### Ejercicio A
Cita del texto sobre Bob Dylan el fragmento que va de "Muy pronto, el" a "canciones y escucharlo.".

### Texto de lectura
● ● ● ● ● ● ●

Muy pronto, el joven Zimmerman comienza a dominar los rudimentos de la guitarra y la armónica escuchando transmisiones de radio y discos viejos de country y blues. No tarda demasiado en descubrir que tiene un héroe que se llama Woody Guthrie, y que “escuchando sus canciones uno puede aprender a vivir”. Hace su valija, junta 10 dólares y sale a la ruta para hacer dedo, en busca de su maestro. Encuentra a Guthrie abandonado en un asilo de la costa este, y dedica sus días a frecuentarlo, cantarle canciones y escucharlo.
Por entonces ya había decidido al menos dos cosas: por un lado, que debía instalarse en New York; por el otro que, pensando en el poeta galés Dylan Thomas, a partir de entonces y para siempre la gente iba a conocerlo como Bob Dylan. En esos primeros meses del Greenwich Village, el barrio de la bohemia neoyorquina, aprende todo lo que puede, absorbe al mundo como una esponja y, finalmente, entiende que tiene cosas por decir. “Comencé a componer canciones porque necesitaba cantarlas –dijo hace poco-. Y estaban escritas en un idioma que yo jamás había oído”. El mundo supo pronto que ese hombre podía poner en la palma de su lengua lo que todos intentaban decir pero no podían. Son los ’60, los años donde Dylan sintoniza plenamente con el tiempo que le toca vivir, cuando compone canciones que alcanzan estatura de himnos como “Masters of war”, “Times they are a-changin” y “Blowin’ in the wind”.

● ● ● ● ● ● ●

### Datos del ejercicio
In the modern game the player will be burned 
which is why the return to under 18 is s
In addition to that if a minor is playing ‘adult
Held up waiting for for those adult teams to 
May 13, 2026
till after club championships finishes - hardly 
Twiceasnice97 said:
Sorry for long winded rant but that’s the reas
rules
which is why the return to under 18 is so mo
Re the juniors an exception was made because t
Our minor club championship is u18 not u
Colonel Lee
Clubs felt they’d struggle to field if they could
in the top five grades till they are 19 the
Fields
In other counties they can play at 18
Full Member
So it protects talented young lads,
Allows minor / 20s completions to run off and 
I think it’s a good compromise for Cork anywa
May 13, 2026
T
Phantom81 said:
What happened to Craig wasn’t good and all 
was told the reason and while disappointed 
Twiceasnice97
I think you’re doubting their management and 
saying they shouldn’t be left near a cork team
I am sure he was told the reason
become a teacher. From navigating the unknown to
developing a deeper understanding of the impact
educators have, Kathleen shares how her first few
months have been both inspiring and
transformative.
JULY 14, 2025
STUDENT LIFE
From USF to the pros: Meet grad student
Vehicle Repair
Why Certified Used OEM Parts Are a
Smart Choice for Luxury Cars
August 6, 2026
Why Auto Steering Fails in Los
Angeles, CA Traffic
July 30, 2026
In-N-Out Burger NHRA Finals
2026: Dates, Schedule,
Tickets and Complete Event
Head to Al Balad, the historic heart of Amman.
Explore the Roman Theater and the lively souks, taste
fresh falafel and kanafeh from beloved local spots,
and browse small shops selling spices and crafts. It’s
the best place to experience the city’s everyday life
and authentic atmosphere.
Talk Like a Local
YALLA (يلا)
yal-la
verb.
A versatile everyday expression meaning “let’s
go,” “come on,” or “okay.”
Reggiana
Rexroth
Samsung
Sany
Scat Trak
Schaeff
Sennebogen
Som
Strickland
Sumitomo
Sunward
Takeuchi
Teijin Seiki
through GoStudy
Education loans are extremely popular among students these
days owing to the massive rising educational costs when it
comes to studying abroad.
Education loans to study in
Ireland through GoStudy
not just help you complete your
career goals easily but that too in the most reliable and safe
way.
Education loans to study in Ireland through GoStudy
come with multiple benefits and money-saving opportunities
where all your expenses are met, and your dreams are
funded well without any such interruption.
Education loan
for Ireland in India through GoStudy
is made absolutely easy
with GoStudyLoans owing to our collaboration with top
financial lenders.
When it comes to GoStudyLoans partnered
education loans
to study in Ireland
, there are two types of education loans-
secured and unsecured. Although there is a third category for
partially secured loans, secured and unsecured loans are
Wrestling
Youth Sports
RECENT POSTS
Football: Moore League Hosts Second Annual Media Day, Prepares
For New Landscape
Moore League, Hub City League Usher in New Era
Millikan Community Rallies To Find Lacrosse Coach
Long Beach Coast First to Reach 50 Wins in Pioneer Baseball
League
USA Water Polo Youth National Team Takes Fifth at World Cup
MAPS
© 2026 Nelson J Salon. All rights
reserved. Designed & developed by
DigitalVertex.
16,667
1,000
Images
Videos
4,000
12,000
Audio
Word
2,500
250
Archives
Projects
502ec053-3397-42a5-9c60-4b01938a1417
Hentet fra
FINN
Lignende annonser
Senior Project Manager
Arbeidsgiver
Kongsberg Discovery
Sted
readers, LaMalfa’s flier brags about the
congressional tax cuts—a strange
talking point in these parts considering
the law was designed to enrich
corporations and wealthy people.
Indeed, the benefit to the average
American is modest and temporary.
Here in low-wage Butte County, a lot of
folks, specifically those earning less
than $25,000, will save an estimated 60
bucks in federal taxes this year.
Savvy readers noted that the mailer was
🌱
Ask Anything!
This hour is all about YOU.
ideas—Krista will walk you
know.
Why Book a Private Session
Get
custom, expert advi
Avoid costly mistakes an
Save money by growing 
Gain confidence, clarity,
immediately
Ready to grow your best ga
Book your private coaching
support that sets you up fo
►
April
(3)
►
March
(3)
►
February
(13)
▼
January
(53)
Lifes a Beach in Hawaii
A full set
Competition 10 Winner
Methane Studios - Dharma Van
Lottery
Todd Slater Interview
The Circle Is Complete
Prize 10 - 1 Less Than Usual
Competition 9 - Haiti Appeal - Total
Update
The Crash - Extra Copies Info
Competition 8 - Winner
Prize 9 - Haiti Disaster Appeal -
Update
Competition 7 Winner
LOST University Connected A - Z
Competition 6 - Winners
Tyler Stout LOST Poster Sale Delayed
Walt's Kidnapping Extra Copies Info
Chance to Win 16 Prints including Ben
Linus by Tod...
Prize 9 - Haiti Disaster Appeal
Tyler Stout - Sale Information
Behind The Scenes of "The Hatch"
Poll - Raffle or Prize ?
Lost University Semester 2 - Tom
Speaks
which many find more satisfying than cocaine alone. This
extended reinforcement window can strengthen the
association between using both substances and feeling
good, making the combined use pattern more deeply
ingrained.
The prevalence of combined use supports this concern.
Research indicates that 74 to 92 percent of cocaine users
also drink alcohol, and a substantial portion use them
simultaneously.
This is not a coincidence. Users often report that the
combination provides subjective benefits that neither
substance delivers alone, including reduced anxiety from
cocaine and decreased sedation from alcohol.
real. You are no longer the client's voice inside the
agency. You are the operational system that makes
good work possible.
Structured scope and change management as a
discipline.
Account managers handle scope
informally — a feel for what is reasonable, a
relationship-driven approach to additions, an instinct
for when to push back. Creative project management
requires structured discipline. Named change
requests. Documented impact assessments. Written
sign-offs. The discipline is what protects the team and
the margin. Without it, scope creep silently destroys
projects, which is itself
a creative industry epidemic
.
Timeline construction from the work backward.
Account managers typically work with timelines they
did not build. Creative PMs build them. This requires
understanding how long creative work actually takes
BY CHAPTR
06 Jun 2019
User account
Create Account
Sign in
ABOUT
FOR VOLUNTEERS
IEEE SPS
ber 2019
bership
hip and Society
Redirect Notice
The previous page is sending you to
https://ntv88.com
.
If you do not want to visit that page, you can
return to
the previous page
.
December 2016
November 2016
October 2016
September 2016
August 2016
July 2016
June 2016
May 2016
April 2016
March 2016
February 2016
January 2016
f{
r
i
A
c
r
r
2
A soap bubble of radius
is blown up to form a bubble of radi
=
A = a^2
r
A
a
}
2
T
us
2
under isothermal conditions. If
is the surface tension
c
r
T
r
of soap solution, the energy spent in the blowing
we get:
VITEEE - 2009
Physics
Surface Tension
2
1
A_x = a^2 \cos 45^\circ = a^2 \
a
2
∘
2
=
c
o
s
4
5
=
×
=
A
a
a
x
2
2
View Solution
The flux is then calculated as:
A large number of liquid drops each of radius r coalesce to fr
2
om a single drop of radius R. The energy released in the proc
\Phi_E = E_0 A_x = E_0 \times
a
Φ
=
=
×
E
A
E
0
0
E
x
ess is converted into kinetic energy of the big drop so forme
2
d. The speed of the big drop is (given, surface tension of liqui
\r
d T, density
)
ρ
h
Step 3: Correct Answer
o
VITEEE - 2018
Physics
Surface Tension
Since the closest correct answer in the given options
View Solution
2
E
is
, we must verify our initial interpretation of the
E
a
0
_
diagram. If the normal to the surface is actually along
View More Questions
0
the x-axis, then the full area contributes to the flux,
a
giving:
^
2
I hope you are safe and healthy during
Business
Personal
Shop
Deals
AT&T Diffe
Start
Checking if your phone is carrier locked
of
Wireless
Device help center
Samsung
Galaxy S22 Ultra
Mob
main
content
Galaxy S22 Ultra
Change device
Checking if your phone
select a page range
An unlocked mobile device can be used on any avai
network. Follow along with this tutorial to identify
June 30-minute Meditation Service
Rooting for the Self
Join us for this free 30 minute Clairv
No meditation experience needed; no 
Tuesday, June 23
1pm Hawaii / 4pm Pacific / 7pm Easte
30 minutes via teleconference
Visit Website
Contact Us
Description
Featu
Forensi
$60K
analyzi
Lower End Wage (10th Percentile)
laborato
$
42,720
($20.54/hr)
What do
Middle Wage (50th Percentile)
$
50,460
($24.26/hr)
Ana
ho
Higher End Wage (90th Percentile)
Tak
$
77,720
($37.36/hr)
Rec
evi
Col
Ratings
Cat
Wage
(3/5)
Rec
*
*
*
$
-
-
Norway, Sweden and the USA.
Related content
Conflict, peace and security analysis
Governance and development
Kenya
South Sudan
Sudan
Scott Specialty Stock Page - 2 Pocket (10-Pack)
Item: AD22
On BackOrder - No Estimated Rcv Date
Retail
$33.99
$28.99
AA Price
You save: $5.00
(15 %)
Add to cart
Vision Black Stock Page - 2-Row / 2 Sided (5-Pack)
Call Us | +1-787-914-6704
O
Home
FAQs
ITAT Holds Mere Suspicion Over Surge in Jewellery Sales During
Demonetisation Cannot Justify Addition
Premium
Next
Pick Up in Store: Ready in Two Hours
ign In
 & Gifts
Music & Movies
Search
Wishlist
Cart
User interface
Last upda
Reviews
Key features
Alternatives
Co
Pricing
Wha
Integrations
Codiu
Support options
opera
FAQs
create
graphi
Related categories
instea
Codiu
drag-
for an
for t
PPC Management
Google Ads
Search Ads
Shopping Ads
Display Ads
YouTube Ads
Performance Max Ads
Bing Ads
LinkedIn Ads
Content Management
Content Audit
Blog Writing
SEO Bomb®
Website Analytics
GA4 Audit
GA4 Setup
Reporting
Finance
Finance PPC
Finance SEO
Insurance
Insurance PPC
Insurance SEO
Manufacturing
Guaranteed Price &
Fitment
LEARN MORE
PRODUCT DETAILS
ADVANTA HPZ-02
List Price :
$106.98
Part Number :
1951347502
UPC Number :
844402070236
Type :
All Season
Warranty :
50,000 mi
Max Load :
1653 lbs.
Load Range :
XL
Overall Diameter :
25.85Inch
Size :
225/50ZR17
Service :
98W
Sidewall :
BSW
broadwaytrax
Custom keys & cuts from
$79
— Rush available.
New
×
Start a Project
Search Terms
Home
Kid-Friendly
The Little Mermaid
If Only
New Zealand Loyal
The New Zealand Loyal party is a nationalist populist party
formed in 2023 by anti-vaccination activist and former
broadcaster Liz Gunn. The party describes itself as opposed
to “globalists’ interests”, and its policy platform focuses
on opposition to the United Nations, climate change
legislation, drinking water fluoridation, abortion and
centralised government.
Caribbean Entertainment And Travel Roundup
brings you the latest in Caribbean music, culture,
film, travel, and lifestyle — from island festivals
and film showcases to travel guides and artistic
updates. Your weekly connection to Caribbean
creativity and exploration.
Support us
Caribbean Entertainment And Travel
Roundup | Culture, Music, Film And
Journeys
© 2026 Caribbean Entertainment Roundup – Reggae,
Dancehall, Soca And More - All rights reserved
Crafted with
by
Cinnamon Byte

● ● ● ● ● ● ●

### Ejercicio B
Imprime tal cual las filas de datos, desde la primera hasta la línea que contiene "In other counties they can play at 18", ambas incluidas.

### Respuesta A
Muy pronto, el joven Zimmerman comienza a dominar los rudimentos de la guitarra y la armónica escuchando transmisiones de radio y discos viejos de country y blues. No tarda demasiado en descubrir que tiene un héroe que se llama Woody Guthrie, y que “escuchando sus canciones uno puede aprender a vivir”. Hace su valija, junta 10 dólares y sale a la ruta para hacer dedo, en busca de su maestro. Encuentra a Guthrie abandonado en un asilo de la costa este, y dedica sus días a frecuentarlo, cantarle canciones y escucharlo.

### Respuesta B
In the modern game the player will be burned 
which is why the return to under 18 is s
In addition to that if a minor is playing ‘adult
Held up waiting for for those adult teams to 
May 13, 2026
till after club championships finishes - hardly 
Twiceasnice97 said:
Sorry for long winded rant but that’s the reas
rules
which is why the return to under 18 is so mo
Re the juniors an exception was made because t
Our minor club championship is u18 not u
Colonel Lee
Clubs felt they’d struggle to field if they could
in the top five grades till they are 19 the
Fields
In other counties they can play at 18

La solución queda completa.